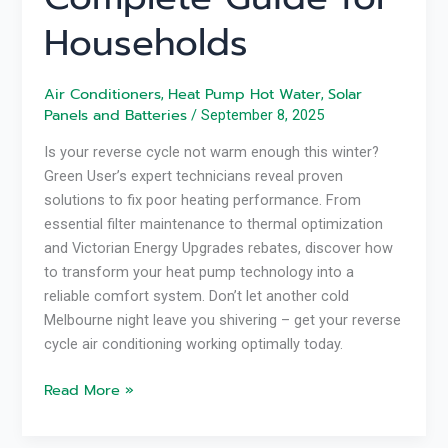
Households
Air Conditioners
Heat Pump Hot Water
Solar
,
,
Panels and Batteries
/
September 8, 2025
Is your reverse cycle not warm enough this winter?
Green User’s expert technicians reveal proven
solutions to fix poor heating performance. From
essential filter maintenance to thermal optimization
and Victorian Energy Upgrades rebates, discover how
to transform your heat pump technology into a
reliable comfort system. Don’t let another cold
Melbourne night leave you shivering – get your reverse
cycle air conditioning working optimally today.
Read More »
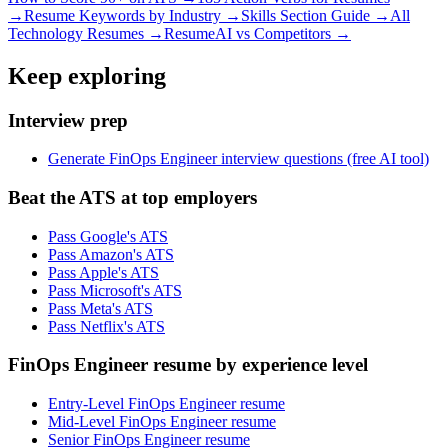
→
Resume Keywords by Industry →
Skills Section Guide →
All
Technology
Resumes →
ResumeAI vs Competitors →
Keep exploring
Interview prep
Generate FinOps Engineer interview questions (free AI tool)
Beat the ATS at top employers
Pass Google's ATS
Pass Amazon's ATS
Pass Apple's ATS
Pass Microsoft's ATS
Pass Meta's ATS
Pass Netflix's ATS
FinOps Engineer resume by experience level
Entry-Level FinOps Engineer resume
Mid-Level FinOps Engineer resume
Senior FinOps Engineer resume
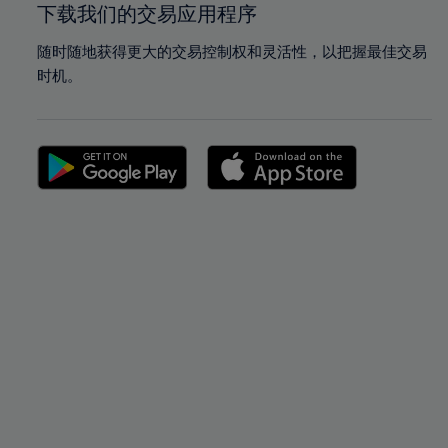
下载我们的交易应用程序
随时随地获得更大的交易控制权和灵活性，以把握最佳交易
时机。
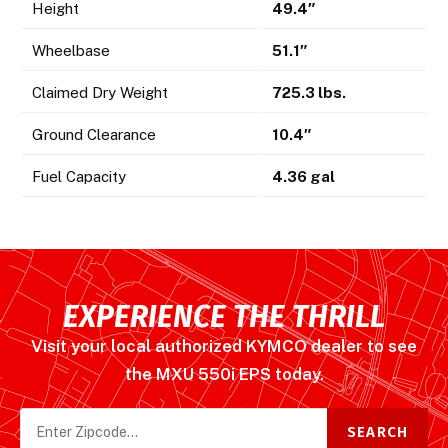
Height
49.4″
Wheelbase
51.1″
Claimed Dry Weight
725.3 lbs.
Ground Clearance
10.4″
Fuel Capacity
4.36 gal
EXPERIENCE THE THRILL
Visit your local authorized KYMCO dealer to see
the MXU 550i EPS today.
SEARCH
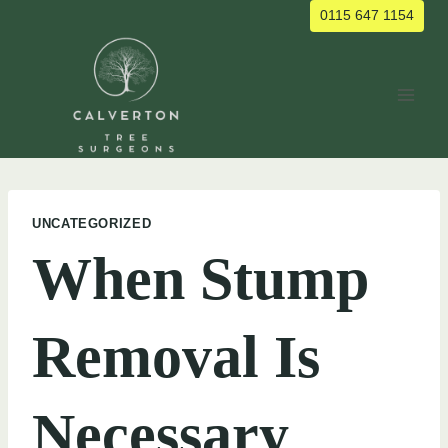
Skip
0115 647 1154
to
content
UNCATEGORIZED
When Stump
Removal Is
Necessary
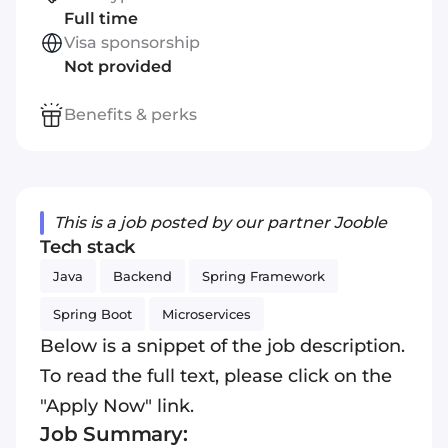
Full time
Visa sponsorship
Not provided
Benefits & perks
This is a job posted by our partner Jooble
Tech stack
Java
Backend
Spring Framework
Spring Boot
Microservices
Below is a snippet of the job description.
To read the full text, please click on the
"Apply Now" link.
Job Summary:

========================================

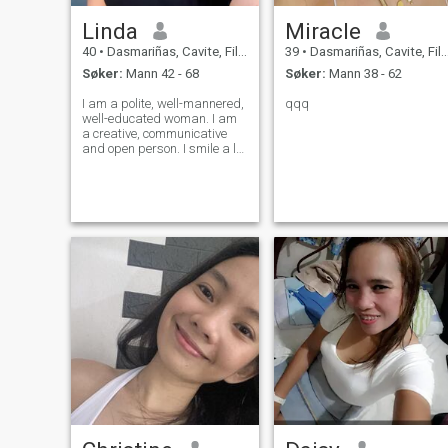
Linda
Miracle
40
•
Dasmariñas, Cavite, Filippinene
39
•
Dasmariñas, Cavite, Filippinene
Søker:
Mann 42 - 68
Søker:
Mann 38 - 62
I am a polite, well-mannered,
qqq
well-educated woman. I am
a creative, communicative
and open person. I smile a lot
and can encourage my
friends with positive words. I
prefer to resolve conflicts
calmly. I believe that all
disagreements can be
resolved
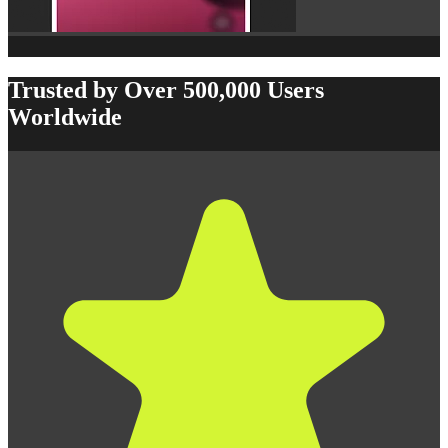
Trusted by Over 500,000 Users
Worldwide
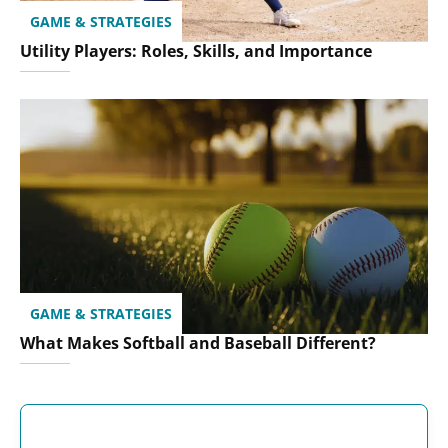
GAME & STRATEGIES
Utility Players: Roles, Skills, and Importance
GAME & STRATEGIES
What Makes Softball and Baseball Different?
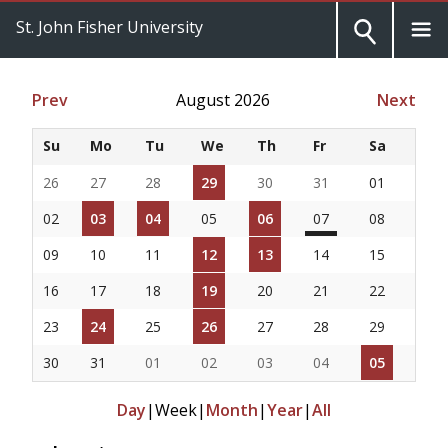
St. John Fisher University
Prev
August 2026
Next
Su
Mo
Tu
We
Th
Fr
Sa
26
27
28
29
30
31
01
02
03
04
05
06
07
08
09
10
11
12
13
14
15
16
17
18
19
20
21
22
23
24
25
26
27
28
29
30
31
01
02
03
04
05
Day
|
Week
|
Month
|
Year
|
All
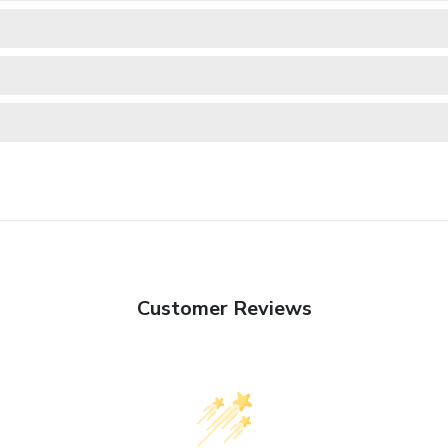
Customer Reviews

========================================

Copy the entries line for line, starting at the line that contains "Trusted by Over 500,000 Users" and stopping after the line that contains "Customer Reviews". Leave the pictures out of your copy.

Expected output:
Trusted by Over 500,000 Users
Worldwide
GAME & STRATEGIES
Utility Players: Roles, Skills, and Importance
GAME & STRATEGIES
What Makes Softball and Baseball Different?
St. John Fisher University
Prev
August 2026
Next
Su
Mo
Tu
We
Th
Fr
Sa
26
27
28
29
30
31
01
02
03
04
05
06
07
08
09
10
11
12
13
14
15
16
17
18
19
20
21
22
23
24
25
26
27
28
29
30
31
01
02
03
04
05
Day
|
Week
|
Month
|
Year
|
All
Customer Reviews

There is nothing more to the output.